As I was saying, we can’t solve a problem with the same awareness that brought us to it. So for those who are overly anxious they tend to impair their own ability to remedy whatever they are anxious about. Anxious minds come to anxious conclusions.
Anxiety isn’t harmless, even if the object of the anxiety is. It is even a classic concept. We have always dealt with it though for the most part surprisingly poorly. In the Bible, Job laments, “Alas for that which I have greatly feared has come upon me.” His faith was being tested for that very reason. Fear is the opposite of faith at least in essence. Faith is trusting something you imagine to be true. In theory, true faith is whatever rhyme or reason you ascribe to the universe. It runs counter to fear and are mutually exclusive.
Any meaning you see in life is imagination. This doesn’t make it not true, but when it comes down to the wire, often our imagined paradigm proves inconsistent and thus we revert to less constructive faiths. The tricky thing is that many faiths impart a doctrine of fear, and thus the capacity for faith creates anxiety as much as the capacity for reason and planning can. “I’m a sinner. I hate myself.” These are truths that do not set one free. So they loose their faith and gravitate toward what they really have faith in. What they have been shown is very real; intoxication, social isolation, misanthropic behaviour that has very real practical consequences. The media bombards us with anxiety and we have faith in it. All praise CNN? Our sponsor, who art in charge, commerce be thy name.

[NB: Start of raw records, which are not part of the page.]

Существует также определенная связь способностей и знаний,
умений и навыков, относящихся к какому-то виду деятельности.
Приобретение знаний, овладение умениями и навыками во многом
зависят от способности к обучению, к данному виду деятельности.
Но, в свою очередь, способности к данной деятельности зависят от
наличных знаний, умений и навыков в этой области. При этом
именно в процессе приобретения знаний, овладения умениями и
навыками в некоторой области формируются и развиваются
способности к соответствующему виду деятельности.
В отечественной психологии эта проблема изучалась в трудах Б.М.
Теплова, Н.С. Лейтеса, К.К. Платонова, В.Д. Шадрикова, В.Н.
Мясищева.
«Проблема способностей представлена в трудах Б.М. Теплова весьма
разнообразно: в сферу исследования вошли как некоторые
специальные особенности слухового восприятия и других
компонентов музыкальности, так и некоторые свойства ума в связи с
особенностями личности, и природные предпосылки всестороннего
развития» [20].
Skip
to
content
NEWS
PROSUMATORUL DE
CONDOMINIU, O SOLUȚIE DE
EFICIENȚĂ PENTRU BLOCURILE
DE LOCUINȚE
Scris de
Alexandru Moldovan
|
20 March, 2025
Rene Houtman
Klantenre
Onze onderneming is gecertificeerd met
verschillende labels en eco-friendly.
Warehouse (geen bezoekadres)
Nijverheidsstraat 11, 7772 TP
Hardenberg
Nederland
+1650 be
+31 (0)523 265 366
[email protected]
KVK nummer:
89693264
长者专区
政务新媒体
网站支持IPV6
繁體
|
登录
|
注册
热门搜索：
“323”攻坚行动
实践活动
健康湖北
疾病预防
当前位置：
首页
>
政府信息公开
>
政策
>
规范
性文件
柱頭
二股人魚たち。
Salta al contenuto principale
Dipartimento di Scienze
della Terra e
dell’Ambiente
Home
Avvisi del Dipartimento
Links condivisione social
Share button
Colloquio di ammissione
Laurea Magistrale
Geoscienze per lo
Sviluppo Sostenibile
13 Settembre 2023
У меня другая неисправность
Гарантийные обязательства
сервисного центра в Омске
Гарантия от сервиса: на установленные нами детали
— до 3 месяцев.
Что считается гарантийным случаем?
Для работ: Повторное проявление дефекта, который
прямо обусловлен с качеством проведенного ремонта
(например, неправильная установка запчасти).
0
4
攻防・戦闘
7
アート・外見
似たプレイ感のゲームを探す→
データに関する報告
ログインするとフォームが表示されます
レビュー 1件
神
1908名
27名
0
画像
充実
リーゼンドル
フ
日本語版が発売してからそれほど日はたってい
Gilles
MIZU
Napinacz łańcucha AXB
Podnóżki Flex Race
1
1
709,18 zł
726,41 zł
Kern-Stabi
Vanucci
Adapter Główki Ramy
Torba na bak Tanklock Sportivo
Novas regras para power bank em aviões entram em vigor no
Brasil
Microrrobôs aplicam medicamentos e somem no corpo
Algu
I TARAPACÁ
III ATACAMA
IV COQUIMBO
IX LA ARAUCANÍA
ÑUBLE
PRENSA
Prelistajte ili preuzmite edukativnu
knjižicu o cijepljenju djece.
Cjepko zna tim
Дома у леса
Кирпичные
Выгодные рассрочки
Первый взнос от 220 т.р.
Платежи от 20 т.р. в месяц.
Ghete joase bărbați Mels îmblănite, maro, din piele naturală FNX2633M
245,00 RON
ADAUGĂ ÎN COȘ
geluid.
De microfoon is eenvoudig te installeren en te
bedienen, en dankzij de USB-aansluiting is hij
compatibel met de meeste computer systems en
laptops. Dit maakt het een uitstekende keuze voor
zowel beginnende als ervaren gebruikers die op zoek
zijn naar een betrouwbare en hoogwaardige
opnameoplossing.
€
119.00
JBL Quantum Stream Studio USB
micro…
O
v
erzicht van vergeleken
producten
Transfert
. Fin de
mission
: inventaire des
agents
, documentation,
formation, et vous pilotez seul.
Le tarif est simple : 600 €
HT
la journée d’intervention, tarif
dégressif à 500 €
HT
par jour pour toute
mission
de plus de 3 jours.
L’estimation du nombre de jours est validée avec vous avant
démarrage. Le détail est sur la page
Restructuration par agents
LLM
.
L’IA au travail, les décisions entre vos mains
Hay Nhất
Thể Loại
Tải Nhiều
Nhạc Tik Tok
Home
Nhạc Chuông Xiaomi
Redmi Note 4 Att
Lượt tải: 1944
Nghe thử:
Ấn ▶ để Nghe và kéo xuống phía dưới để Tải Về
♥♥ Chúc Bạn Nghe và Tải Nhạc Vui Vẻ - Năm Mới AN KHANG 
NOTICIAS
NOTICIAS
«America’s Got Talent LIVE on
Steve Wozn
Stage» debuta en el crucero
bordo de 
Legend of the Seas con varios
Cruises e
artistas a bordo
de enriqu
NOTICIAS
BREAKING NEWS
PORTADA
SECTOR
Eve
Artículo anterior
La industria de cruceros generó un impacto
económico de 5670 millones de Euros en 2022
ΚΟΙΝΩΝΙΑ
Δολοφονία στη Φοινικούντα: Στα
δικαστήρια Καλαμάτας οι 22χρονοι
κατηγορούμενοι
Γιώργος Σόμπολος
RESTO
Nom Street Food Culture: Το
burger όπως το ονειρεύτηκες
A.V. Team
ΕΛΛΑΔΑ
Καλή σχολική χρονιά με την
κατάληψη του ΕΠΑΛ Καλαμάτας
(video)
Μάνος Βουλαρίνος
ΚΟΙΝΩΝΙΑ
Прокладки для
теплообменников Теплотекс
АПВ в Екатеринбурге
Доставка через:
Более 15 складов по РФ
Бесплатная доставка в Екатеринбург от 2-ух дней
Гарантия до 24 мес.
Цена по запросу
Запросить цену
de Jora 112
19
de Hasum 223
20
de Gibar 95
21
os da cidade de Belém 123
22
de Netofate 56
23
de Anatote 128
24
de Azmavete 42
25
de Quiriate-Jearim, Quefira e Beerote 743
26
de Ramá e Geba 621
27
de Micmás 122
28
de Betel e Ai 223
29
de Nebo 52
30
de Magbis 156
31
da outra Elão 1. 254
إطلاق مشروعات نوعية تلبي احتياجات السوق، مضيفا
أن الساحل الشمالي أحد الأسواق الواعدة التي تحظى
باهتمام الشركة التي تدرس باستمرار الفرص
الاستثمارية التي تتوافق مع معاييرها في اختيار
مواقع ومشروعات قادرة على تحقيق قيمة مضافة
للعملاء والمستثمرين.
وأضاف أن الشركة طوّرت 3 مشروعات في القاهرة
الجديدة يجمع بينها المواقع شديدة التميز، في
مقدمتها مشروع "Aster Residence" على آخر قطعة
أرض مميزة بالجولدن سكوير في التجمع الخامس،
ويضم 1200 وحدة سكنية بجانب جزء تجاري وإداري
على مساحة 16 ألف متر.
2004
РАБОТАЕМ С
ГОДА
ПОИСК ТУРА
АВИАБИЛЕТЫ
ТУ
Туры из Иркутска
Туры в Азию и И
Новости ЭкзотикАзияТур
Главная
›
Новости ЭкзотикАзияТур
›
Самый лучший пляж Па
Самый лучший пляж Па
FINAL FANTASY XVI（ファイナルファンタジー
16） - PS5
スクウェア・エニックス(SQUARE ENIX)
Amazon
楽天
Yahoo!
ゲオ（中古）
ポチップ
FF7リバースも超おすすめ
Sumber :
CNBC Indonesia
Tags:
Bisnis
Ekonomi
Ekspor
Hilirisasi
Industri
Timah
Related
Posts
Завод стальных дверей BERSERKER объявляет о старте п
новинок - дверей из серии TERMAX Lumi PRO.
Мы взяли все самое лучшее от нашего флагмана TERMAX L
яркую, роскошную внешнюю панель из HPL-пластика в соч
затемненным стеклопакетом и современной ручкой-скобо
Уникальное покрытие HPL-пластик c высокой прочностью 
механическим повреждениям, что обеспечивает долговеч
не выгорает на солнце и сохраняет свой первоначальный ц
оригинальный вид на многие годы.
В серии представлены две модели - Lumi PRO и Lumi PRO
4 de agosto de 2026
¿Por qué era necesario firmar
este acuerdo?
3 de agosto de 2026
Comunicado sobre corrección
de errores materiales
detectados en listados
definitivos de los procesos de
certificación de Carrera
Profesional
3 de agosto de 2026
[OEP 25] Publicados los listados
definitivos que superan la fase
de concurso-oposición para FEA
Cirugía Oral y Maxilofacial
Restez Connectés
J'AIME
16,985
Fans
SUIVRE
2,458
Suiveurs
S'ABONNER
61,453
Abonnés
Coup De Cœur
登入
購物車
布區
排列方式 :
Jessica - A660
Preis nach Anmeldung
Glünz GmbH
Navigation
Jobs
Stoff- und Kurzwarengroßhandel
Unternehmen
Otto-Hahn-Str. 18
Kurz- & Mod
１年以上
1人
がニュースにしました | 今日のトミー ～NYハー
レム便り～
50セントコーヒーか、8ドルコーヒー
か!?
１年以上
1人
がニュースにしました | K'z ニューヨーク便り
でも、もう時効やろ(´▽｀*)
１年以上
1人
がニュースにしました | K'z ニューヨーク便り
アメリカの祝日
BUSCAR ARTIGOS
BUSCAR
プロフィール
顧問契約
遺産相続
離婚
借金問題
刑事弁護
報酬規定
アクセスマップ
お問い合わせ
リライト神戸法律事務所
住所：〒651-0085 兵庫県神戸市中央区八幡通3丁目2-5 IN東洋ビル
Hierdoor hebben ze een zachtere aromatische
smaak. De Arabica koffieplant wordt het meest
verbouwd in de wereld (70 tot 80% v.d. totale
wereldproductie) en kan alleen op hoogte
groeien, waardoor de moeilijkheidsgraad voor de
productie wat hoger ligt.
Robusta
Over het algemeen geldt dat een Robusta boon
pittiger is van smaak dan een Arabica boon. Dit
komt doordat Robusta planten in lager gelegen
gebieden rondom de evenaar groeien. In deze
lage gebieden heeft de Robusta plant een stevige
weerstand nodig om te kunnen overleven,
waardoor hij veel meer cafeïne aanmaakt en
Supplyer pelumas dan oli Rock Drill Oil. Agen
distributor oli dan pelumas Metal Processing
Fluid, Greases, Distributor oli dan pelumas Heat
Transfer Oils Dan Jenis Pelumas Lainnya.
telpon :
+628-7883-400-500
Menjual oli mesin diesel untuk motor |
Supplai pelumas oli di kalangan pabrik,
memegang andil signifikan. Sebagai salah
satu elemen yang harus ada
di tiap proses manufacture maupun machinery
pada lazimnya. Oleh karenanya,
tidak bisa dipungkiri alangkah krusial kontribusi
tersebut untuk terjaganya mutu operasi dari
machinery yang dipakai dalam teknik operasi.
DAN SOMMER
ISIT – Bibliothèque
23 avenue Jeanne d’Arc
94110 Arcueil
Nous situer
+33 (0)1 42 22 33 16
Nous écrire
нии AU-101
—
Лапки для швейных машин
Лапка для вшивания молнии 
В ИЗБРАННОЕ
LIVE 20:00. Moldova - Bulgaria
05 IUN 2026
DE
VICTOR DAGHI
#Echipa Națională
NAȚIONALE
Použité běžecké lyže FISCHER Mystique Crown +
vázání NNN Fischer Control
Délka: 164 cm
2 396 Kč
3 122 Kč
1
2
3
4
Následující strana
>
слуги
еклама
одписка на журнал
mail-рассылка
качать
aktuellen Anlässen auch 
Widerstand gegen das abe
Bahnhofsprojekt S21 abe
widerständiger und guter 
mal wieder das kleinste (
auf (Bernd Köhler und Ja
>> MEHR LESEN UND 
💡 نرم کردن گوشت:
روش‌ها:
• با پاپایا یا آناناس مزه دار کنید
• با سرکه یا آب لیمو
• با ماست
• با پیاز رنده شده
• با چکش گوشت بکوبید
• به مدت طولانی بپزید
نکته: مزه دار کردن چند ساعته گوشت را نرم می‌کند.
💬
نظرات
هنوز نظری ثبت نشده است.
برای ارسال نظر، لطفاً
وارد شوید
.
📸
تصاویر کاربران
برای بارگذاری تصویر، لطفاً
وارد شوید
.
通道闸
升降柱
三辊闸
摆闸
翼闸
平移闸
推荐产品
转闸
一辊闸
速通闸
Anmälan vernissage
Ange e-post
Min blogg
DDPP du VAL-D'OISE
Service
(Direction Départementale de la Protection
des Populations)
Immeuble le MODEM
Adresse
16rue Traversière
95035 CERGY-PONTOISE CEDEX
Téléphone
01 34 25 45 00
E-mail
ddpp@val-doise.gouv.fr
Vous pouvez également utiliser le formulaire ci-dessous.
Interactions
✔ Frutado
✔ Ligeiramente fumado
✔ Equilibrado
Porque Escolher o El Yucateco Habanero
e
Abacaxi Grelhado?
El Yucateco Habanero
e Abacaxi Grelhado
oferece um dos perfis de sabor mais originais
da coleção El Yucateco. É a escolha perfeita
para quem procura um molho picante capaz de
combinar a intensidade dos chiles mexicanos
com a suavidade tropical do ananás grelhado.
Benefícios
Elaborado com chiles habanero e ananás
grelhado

Well pardon, but I don’t subscribe to commercially canned opinions. But thus we have to talk people down from the markets collapsing. Yet any end is a beginning, so what is to fear in ending? There are no voids to get lost in. Life is a long string of doors. I think we get nervous because that’s all we find. We are taught to look for confining opinions, leaders, identities to link to. We aren’t taught to be free. You aren’t you. You are your parents child, or your mates partner. We get very anxious when we don’t have those bonds.
Faith in the unknown whilst bombarded with factoids? Well actually, faith in the unknown would be very good, and nobody has it. We can thank science for that. They “know” everything supposedly.
Your thoughts are welcome. Be well friends.